Training funding boost to help disadvantaged students

Changes to the Smart and Skilled program will help improve retention rates among VET students with additional needs.

The NSW Government has committed more than $7 million for Smart and Skilled-approved training providers to better support students experiencing disadvantage.

The funding will remove the cap on needs-based loadings for the 2023-24 contract period to improve training completion rates for Aboriginal and Torres Strait Islander students, students with a disability and the long-term unemployed.

Smart and Skilled loadings support the additional costs associated with training students with additional needs.

Under the cap, providers could only receive one needs-based loading per enrolment. The removal of the cap recognises that students may have intersectional needs and allows for additional loadings to be provided.

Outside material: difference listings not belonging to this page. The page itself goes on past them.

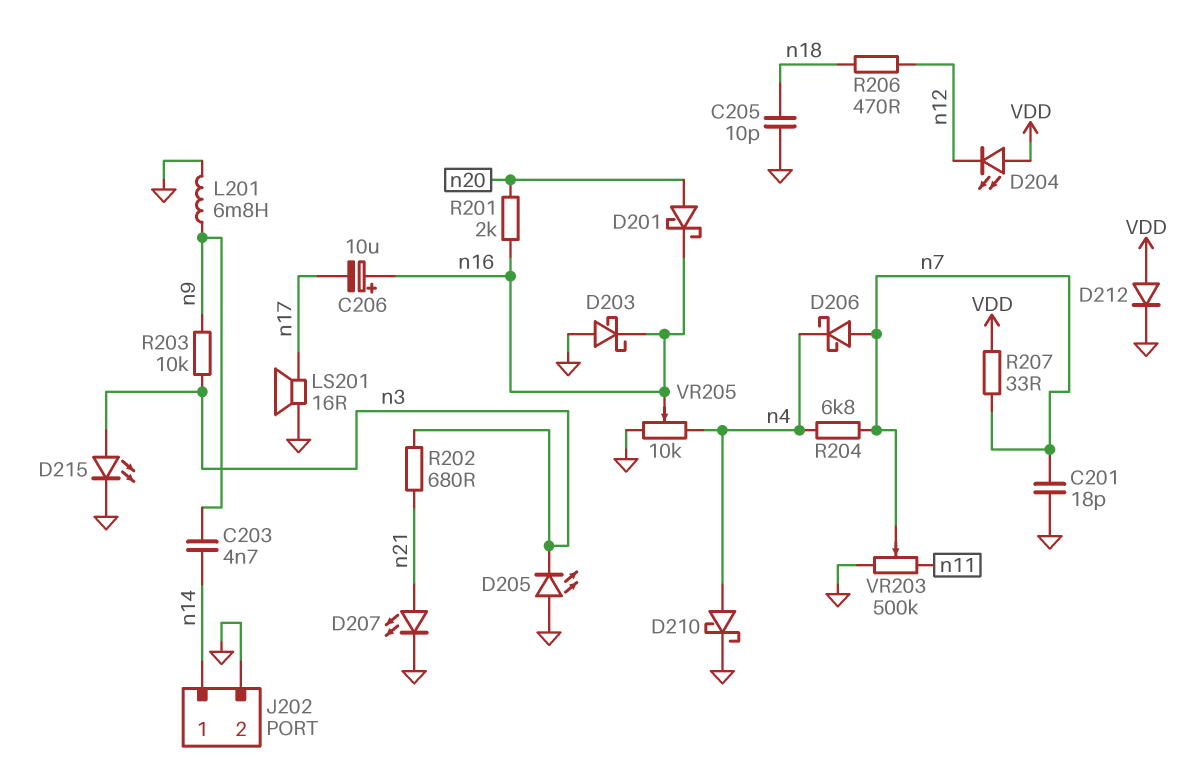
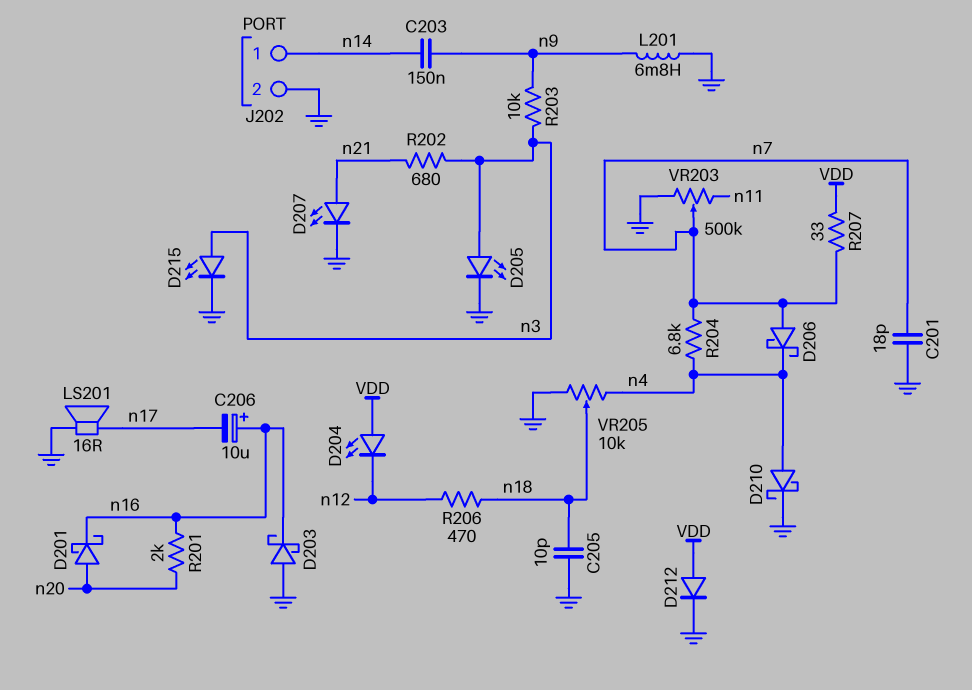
C203: 4.7nF (n9, n14) -> 150nF (n9, n14)
D205: LED (A GND, K n3) -> LED (A n3, K GND)
VR205: 10k (GND, n4, wiper n16) -> 10k (GND, n4, wiper n18)

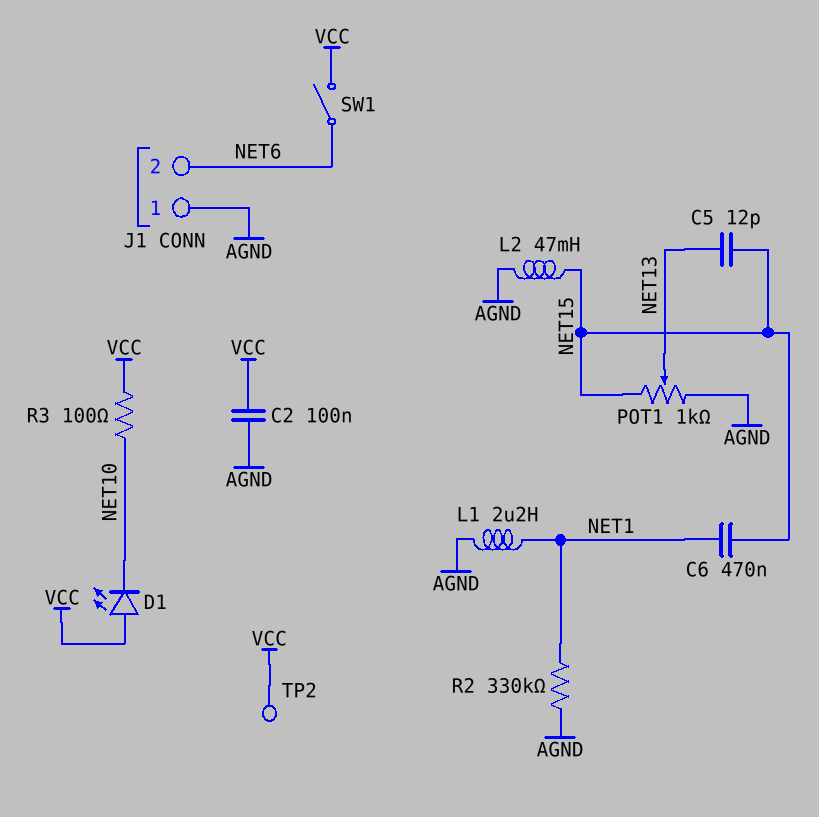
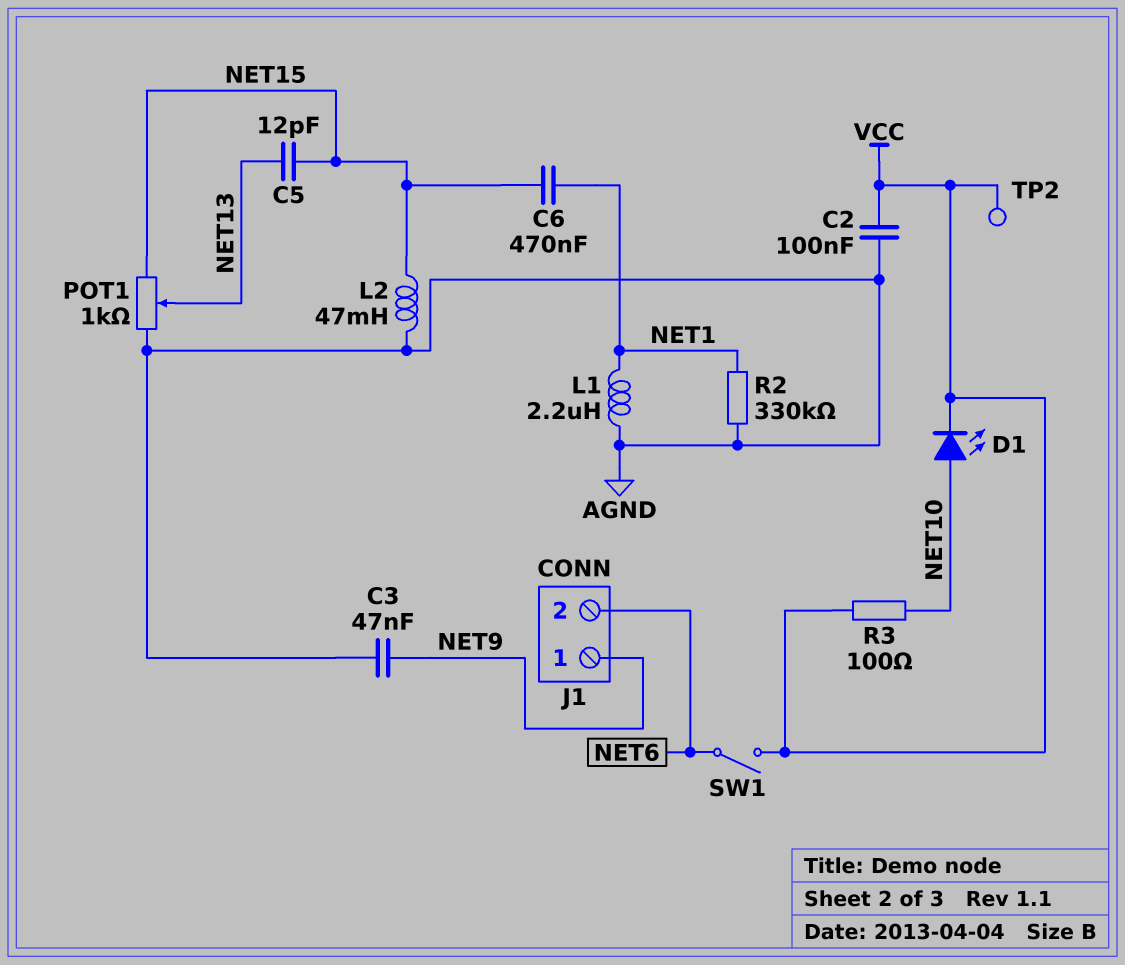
C3: none -> 47nF (AGND, NET9)
D1: LED (A VCC, K NET10) -> LED (A NET10, K VCC)
J1 pin 1: AGND -> NET9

The NSW Department of Education commissioned the University of Sydney to examine how disadvantaged students engage with VET and generate recommendations for improvements.

The resulting ‘Disadvantage, Disability and Vocational Education and Training’ report was informed by:

  • 71 interviews with diverse stakeholders in rural/regional areas (Lithgow/Bathurst) and metropolitan areas (Western Sydney) and;
  • Two policy workshops with over 69 participants from VET and the disability sector.
  • VET stakeholders were consulted extensively in the development of the report.

Removal of the loading cap is a direct response to the findings of this research.

Department of Education analysis found disadvantaged students have a 15 per cent lower completion rate when compared with overall Smart and Skilled completions. Additional supports funded by loading payments significantly improve completion rates for these student groups.

TAFE NSW trains a higher proportion of students experiencing multiple forms of disadvantage under Smart and Skilled and is set to receive approximately 92 per cent of the additional skills loading payments.

The NSW Department of Education will further establish a community of practice where training providers can share learnings and best practices, including uses of loadings to provide supports for disadvantaged students.

Minister for Skills, TAFE and Tertiary Education Tim Crakanthorp

“Disadvantage should not be a barrier to accessing vocational education, and removing the loading cap is a significant step in ensuring that students with intersectional needs get the support they need.

“Successful completion is a key pre-cursor to transitioning to employment or further study, and this will help improve completion rates for students experiencing multiple forms of disadvantage.

“The Minns Labor Government is committed to a vocational education system that is accessible to all.”